Sünje Lewejohann

Salzbleich/

Salzbleich/ Wäre ich eine Taube, ich hätte kein
Gesicht. Ein Schnäbelchen nur und zwei
punktgroße Augen. Wäre ich eine Taube, ich
wüsste nichts. Bliebe ein nacktes, ein
immernacktes Ich. Nur in manchen Träumen
triebest du mit dem Strandgut an das Ufer. Läge
ein salzblasser Körper zwischen Tang und
Feuerstein.
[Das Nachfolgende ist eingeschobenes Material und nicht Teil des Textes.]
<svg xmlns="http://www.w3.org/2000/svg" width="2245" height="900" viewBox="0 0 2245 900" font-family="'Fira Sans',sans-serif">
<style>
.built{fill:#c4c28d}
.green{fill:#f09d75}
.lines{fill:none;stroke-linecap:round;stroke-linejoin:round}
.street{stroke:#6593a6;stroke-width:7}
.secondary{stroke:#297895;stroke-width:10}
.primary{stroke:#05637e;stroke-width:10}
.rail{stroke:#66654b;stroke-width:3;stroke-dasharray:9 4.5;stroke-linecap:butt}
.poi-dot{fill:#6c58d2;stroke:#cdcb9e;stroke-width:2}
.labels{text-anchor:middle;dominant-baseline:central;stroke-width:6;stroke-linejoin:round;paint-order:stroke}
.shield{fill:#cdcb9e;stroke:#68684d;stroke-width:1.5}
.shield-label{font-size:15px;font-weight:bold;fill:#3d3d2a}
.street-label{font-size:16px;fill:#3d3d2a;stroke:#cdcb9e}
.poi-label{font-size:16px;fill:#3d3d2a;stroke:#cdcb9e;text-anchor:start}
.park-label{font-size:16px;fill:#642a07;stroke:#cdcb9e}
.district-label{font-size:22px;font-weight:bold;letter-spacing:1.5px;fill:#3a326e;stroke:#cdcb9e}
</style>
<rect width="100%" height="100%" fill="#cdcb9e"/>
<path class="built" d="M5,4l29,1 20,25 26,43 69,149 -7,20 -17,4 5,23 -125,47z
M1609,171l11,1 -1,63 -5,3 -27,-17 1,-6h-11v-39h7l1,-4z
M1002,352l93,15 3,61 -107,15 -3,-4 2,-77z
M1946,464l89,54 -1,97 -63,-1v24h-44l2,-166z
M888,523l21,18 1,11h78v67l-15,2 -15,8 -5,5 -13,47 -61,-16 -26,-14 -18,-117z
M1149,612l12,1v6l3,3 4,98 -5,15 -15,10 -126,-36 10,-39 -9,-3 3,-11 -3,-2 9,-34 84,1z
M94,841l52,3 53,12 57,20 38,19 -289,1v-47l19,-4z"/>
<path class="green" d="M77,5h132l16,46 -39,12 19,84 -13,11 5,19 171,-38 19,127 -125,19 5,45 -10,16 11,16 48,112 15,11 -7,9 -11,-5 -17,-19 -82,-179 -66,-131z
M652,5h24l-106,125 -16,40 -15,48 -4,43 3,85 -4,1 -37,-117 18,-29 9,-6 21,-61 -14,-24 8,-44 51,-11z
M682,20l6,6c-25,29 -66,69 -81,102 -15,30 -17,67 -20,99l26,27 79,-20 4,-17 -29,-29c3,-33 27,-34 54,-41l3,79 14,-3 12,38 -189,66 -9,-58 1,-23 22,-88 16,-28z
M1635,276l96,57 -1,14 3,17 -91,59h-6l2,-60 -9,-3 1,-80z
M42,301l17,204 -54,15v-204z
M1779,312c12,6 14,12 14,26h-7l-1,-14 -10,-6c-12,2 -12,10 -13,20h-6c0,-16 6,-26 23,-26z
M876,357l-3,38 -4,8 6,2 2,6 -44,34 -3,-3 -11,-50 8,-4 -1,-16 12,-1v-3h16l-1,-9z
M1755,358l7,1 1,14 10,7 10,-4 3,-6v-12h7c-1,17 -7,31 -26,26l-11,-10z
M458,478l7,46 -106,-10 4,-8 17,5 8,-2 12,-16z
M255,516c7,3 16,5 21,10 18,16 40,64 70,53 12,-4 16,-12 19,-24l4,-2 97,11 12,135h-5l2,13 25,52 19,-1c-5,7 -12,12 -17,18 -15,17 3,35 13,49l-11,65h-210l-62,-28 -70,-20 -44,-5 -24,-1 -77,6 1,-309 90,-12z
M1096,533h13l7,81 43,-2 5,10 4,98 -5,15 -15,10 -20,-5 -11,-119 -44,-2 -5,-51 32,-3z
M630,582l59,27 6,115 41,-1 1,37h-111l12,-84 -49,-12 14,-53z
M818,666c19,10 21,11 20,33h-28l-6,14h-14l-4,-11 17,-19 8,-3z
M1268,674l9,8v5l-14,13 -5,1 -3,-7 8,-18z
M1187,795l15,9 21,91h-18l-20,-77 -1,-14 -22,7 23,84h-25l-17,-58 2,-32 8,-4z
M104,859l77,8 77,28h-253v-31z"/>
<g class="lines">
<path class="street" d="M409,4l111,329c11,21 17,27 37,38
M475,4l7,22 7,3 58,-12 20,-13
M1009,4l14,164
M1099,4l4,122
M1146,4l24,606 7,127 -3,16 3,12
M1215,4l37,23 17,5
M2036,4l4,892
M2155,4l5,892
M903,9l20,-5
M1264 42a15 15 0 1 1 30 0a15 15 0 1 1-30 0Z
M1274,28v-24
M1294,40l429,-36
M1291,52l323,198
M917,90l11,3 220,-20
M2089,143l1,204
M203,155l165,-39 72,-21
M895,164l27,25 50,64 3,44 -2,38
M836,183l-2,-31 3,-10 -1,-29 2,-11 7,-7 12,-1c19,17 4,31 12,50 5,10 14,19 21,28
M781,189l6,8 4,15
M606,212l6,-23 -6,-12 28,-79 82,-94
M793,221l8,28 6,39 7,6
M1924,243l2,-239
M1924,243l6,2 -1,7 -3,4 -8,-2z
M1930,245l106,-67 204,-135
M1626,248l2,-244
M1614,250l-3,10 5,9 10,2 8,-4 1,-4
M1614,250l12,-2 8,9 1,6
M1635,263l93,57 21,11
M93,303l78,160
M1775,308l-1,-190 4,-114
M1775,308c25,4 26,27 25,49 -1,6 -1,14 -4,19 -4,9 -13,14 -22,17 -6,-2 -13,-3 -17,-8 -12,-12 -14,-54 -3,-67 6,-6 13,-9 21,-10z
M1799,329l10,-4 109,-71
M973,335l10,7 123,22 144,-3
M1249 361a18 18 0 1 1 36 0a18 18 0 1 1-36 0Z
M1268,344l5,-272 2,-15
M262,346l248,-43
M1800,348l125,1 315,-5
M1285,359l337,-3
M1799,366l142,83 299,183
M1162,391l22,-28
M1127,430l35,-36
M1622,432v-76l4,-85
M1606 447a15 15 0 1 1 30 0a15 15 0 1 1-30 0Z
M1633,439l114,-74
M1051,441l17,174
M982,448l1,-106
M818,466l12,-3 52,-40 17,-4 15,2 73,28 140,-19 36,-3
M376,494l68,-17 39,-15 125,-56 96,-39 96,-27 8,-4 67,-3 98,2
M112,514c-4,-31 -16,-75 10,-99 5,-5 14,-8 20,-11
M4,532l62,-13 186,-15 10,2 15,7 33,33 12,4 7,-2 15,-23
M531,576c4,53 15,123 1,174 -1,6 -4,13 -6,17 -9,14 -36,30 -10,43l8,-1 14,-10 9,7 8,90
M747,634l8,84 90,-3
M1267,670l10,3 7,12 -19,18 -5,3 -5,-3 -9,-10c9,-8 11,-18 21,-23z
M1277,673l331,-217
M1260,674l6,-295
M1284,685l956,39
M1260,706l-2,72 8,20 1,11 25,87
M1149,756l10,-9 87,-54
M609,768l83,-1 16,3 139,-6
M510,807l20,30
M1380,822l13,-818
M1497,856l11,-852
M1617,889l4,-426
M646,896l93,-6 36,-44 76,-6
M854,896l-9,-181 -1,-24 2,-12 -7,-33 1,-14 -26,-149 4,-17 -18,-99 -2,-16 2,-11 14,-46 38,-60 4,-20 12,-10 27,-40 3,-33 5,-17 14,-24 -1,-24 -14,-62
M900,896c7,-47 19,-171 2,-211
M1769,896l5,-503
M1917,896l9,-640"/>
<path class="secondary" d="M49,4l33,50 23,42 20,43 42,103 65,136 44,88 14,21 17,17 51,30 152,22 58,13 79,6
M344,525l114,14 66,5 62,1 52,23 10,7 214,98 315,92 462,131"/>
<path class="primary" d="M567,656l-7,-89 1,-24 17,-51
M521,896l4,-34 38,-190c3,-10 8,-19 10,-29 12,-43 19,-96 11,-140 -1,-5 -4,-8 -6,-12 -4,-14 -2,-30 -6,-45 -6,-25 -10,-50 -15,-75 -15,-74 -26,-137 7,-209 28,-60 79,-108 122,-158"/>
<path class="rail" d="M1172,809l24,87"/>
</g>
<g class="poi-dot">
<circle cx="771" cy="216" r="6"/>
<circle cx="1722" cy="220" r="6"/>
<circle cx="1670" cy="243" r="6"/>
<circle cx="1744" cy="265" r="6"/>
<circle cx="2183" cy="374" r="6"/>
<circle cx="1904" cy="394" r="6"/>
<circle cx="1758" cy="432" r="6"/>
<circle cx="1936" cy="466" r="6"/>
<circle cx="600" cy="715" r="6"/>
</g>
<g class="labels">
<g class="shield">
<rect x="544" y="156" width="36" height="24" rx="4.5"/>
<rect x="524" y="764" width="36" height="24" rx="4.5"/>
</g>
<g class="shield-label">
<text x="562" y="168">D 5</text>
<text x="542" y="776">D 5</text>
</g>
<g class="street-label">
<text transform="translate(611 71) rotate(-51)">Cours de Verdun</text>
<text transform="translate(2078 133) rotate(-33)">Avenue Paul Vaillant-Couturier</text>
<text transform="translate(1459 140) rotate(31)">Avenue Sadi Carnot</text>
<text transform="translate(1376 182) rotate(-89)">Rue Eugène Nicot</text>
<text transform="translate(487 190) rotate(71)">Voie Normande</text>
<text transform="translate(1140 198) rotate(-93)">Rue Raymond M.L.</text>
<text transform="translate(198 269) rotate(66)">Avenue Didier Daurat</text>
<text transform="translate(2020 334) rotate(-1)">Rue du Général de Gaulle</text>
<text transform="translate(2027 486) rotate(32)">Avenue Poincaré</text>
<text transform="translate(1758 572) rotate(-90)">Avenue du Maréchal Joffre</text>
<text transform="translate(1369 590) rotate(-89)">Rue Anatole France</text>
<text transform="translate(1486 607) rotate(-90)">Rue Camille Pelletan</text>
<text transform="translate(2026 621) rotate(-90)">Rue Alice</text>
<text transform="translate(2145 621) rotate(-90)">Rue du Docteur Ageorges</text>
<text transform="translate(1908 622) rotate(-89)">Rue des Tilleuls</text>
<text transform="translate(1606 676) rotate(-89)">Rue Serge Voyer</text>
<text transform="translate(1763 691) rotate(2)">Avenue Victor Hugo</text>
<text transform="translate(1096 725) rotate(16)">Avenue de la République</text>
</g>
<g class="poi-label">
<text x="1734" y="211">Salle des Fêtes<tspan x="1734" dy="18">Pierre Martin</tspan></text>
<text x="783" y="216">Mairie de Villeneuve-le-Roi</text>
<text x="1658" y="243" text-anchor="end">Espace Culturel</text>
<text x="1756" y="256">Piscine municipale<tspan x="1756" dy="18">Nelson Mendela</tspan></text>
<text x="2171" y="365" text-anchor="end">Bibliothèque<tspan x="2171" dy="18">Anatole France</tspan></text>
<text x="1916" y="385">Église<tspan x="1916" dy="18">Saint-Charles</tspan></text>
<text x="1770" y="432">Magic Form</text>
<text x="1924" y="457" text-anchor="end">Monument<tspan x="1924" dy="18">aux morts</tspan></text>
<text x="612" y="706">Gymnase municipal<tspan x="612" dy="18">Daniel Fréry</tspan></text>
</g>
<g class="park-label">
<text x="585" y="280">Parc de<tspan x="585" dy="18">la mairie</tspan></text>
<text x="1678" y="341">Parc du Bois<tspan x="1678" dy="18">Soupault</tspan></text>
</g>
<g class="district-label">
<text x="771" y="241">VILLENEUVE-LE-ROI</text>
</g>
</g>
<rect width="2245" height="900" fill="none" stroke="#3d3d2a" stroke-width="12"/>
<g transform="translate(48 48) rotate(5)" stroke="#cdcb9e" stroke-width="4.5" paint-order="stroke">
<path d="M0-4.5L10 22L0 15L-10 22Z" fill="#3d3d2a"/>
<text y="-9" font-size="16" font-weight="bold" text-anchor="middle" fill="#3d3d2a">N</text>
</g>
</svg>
Geschliffenes Glas an Zehen und
Scheitel. Mit den Klauen kratzte ich diesen
Umriss nach. Ein Halbmond auf deinem
Gesicht. Dann böte ich gurrend meine Gurgel
feil.
Und rupfte man mir die Federn aus, bliebe mir
ein feines Knochengerüst zum Wandeln
zwischen Dachziegeln und Lehm. Zum Picken
mit knöchernem Schnabel. Zum Flügelrasseln
und zum Zeichensetzen in feinem Waldmulch.
Als letztes noch würde ich mir ein
Menschengesicht schnitzen, eine Stirn, zwei
Augen, Nase, Mund. Ich schnitzte mir ein
schiefes Lächeln hinein, ein Grübchen und eine,
nur eine einzige, ausgefallene Wimper.